#### [Material supplied]
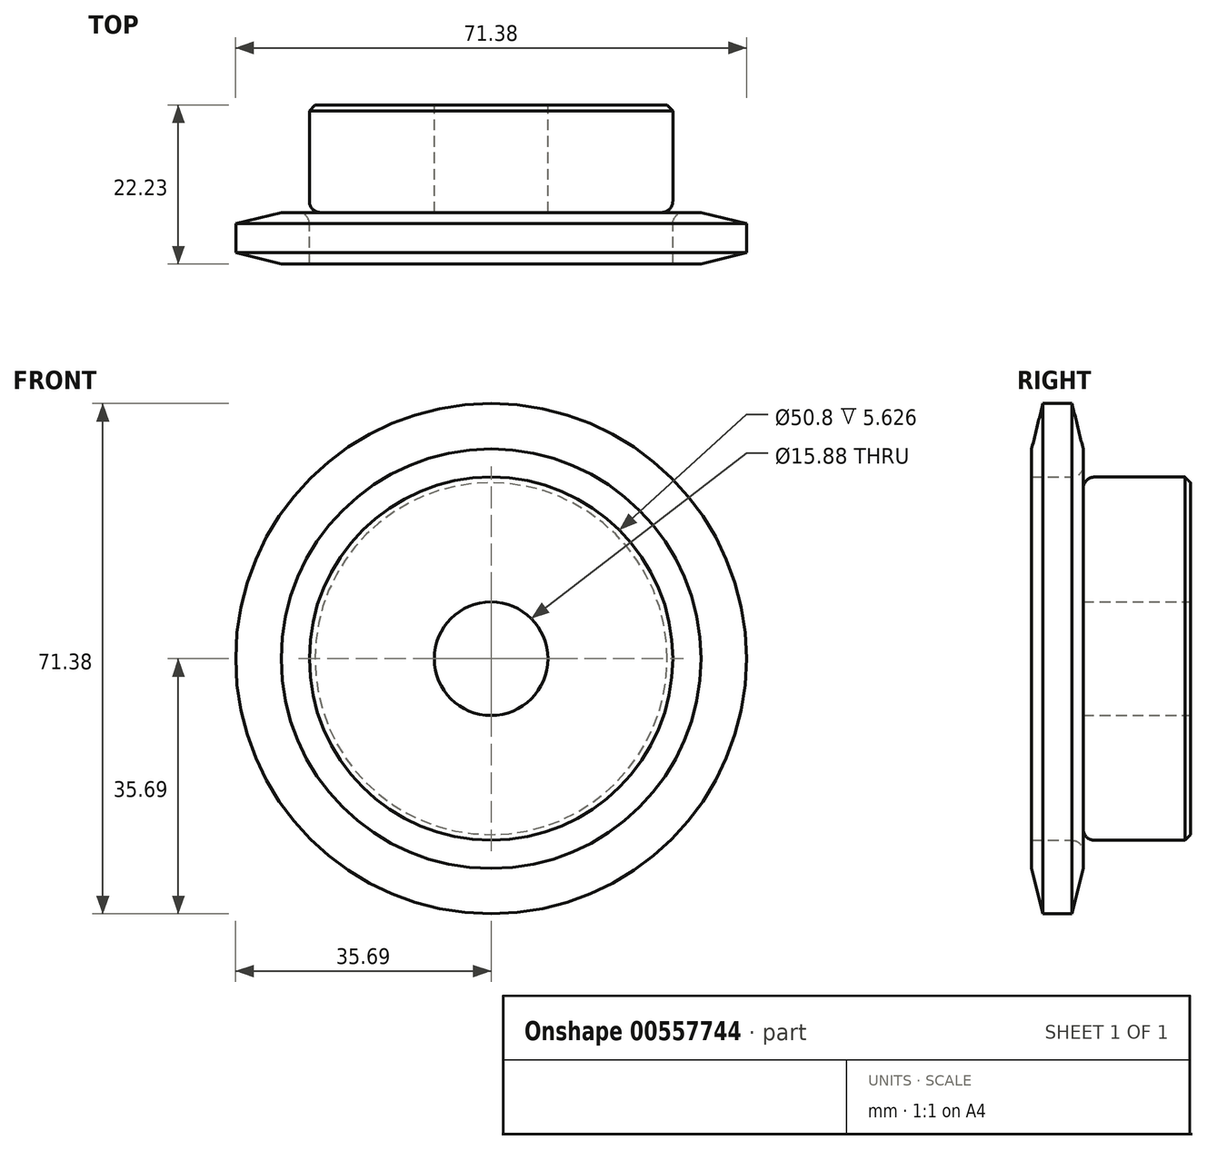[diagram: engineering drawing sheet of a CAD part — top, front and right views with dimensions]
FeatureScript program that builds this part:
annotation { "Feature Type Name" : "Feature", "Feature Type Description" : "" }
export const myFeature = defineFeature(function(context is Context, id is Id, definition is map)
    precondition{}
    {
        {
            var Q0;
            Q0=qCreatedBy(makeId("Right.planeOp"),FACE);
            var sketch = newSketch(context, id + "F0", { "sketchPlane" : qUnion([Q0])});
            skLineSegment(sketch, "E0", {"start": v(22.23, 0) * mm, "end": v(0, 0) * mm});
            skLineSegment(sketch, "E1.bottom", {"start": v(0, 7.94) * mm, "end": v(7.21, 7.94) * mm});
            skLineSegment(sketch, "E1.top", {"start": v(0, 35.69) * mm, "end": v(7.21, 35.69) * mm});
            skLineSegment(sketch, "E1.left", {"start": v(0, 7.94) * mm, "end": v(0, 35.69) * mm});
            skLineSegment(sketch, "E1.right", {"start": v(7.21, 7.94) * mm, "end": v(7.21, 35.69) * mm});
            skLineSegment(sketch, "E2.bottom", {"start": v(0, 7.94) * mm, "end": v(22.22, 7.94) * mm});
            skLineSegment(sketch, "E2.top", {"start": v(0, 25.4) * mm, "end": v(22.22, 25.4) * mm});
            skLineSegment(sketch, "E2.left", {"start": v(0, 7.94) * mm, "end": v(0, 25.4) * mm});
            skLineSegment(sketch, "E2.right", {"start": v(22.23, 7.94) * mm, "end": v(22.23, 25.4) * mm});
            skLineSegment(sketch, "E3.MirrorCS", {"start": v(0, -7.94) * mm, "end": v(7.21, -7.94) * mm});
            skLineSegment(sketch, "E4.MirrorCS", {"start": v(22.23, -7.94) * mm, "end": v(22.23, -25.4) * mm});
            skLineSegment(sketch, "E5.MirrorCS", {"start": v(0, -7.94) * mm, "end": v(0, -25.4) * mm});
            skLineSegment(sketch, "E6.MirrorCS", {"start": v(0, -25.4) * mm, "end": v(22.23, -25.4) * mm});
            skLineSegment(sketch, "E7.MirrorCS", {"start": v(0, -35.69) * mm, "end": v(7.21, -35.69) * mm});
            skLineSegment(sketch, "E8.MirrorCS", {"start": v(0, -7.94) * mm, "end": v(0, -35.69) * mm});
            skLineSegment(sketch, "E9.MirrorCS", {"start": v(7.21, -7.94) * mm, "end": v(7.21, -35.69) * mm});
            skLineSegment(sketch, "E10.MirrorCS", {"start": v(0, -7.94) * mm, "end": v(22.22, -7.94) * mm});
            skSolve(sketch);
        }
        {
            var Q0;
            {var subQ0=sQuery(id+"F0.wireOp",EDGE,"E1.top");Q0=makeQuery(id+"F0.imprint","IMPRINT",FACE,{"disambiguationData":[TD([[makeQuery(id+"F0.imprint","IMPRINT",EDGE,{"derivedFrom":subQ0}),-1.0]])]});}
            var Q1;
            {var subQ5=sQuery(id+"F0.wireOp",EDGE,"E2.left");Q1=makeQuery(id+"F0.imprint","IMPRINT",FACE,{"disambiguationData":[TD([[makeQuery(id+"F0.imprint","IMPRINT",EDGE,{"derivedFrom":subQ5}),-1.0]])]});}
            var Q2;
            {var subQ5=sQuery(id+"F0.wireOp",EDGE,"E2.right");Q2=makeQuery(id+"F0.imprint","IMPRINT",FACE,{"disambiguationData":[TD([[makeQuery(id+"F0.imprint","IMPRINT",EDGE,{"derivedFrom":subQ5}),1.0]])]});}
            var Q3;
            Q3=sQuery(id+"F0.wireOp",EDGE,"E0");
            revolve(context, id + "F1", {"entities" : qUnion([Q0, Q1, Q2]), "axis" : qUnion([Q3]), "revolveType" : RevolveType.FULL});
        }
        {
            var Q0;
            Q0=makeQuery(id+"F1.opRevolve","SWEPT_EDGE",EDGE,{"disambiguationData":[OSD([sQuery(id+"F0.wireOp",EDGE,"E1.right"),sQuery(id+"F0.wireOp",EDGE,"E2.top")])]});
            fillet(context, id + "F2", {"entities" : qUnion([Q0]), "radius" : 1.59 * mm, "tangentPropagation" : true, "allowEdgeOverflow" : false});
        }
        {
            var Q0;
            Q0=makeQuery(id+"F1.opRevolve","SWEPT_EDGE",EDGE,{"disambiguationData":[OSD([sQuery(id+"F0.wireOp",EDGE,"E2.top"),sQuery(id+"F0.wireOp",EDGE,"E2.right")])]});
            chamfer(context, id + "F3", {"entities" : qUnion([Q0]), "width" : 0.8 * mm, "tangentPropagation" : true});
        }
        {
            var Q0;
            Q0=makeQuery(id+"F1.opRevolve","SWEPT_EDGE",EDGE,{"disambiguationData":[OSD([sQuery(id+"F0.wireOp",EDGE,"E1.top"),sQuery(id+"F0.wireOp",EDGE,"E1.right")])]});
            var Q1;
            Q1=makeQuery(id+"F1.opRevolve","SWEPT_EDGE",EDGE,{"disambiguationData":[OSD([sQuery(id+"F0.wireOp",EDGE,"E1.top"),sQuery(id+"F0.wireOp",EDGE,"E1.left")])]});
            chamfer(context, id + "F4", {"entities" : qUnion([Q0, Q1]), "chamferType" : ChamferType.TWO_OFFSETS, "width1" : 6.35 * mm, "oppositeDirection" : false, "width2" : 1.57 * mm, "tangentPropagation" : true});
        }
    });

#### [Exercise aim]
Rewrite all the data above with "skLineSegment" swapped for "skLine" everywhere it occurs, changing nothing else and omitting the pictures.

#### [Answer to the exercise]
[diagram: engineering drawing sheet of a CAD part — top, front and right views with dimensions]
FeatureScript program that builds this part:
annotation { "Feature Type Name" : "Feature", "Feature Type Description" : "" }
export const myFeature = defineFeature(function(context is Context, id is Id, definition is map)
    precondition{}
    {
        {
            var Q0;
            Q0=qCreatedBy(makeId("Right.planeOp"),FACE);
            var sketch = newSketch(context, id + "F0", { "sketchPlane" : qUnion([Q0])});
            skLine(sketch, "E0", {"start": v(22.23, 0) * mm, "end": v(0, 0) * mm});
            skLine(sketch, "E1.bottom", {"start": v(0, 7.94) * mm, "end": v(7.21, 7.94) * mm});
            skLine(sketch, "E1.top", {"start": v(0, 35.69) * mm, "end": v(7.21, 35.69) * mm});
            skLine(sketch, "E1.left", {"start": v(0, 7.94) * mm, "end": v(0, 35.69) * mm});
            skLine(sketch, "E1.right", {"start": v(7.21, 7.94) * mm, "end": v(7.21, 35.69) * mm});
            skLine(sketch, "E2.bottom", {"start": v(0, 7.94) * mm, "end": v(22.22, 7.94) * mm});
            skLine(sketch, "E2.top", {"start": v(0, 25.4) * mm, "end": v(22.22, 25.4) * mm});
            skLine(sketch, "E2.left", {"start": v(0, 7.94) * mm, "end": v(0, 25.4) * mm});
            skLine(sketch, "E2.right", {"start": v(22.23, 7.94) * mm, "end": v(22.23, 25.4) * mm});
            skLine(sketch, "E3.MirrorCS", {"start": v(0, -7.94) * mm, "end": v(7.21, -7.94) * mm});
            skLine(sketch, "E4.MirrorCS", {"start": v(22.23, -7.94) * mm, "end": v(22.23, -25.4) * mm});
            skLine(sketch, "E5.MirrorCS", {"start": v(0, -7.94) * mm, "end": v(0, -25.4) * mm});
            skLine(sketch, "E6.MirrorCS", {"start": v(0, -25.4) * mm, "end": v(22.23, -25.4) * mm});
            skLine(sketch, "E7.MirrorCS", {"start": v(0, -35.69) * mm, "end": v(7.21, -35.69) * mm});
            skLine(sketch, "E8.MirrorCS", {"start": v(0, -7.94) * mm, "end": v(0, -35.69) * mm});
            skLine(sketch, "E9.MirrorCS", {"start": v(7.21, -7.94) * mm, "end": v(7.21, -35.69) * mm});
            skLine(sketch, "E10.MirrorCS", {"start": v(0, -7.94) * mm, "end": v(22.22, -7.94) * mm});
            skSolve(sketch);
        }
        {
            var Q0;
            {var subQ0=sQuery(id+"F0.wireOp",EDGE,"E1.top");Q0=makeQuery(id+"F0.imprint","IMPRINT",FACE,{"disambiguationData":[TD([[makeQuery(id+"F0.imprint","IMPRINT",EDGE,{"derivedFrom":subQ0}),-1.0]])]});}
            var Q1;
            {var subQ5=sQuery(id+"F0.wireOp",EDGE,"E2.left");Q1=makeQuery(id+"F0.imprint","IMPRINT",FACE,{"disambiguationData":[TD([[makeQuery(id+"F0.imprint","IMPRINT",EDGE,{"derivedFrom":subQ5}),-1.0]])]});}
            var Q2;
            {var subQ5=sQuery(id+"F0.wireOp",EDGE,"E2.right");Q2=makeQuery(id+"F0.imprint","IMPRINT",FACE,{"disambiguationData":[TD([[makeQuery(id+"F0.imprint","IMPRINT",EDGE,{"derivedFrom":subQ5}),1.0]])]});}
            var Q3;
            Q3=sQuery(id+"F0.wireOp",EDGE,"E0");
            revolve(context, id + "F1", {"entities" : qUnion([Q0, Q1, Q2]), "axis" : qUnion([Q3]), "revolveType" : RevolveType.FULL});
        }
        {
            var Q0;
            Q0=makeQuery(id+"F1.opRevolve","SWEPT_EDGE",EDGE,{"disambiguationData":[OSD([sQuery(id+"F0.wireOp",EDGE,"E1.right"),sQuery(id+"F0.wireOp",EDGE,"E2.top")])]});
            fillet(context, id + "F2", {"entities" : qUnion([Q0]), "radius" : 1.59 * mm, "tangentPropagation" : true, "allowEdgeOverflow" : false});
        }
        {
            var Q0;
            Q0=makeQuery(id+"F1.opRevolve","SWEPT_EDGE",EDGE,{"disambiguationData":[OSD([sQuery(id+"F0.wireOp",EDGE,"E2.top"),sQuery(id+"F0.wireOp",EDGE,"E2.right")])]});
            chamfer(context, id + "F3", {"entities" : qUnion([Q0]), "width" : 0.8 * mm, "tangentPropagation" : true});
        }
        {
            var Q0;
            Q0=makeQuery(id+"F1.opRevolve","SWEPT_EDGE",EDGE,{"disambiguationData":[OSD([sQuery(id+"F0.wireOp",EDGE,"E1.top"),sQuery(id+"F0.wireOp",EDGE,"E1.right")])]});
            var Q1;
            Q1=makeQuery(id+"F1.opRevolve","SWEPT_EDGE",EDGE,{"disambiguationData":[OSD([sQuery(id+"F0.wireOp",EDGE,"E1.top"),sQuery(id+"F0.wireOp",EDGE,"E1.left")])]});
            chamfer(context, id + "F4", {"entities" : qUnion([Q0, Q1]), "chamferType" : ChamferType.TWO_OFFSETS, "width1" : 6.35 * mm, "oppositeDirection" : false, "width2" : 1.57 * mm, "tangentPropagation" : true});
        }
    });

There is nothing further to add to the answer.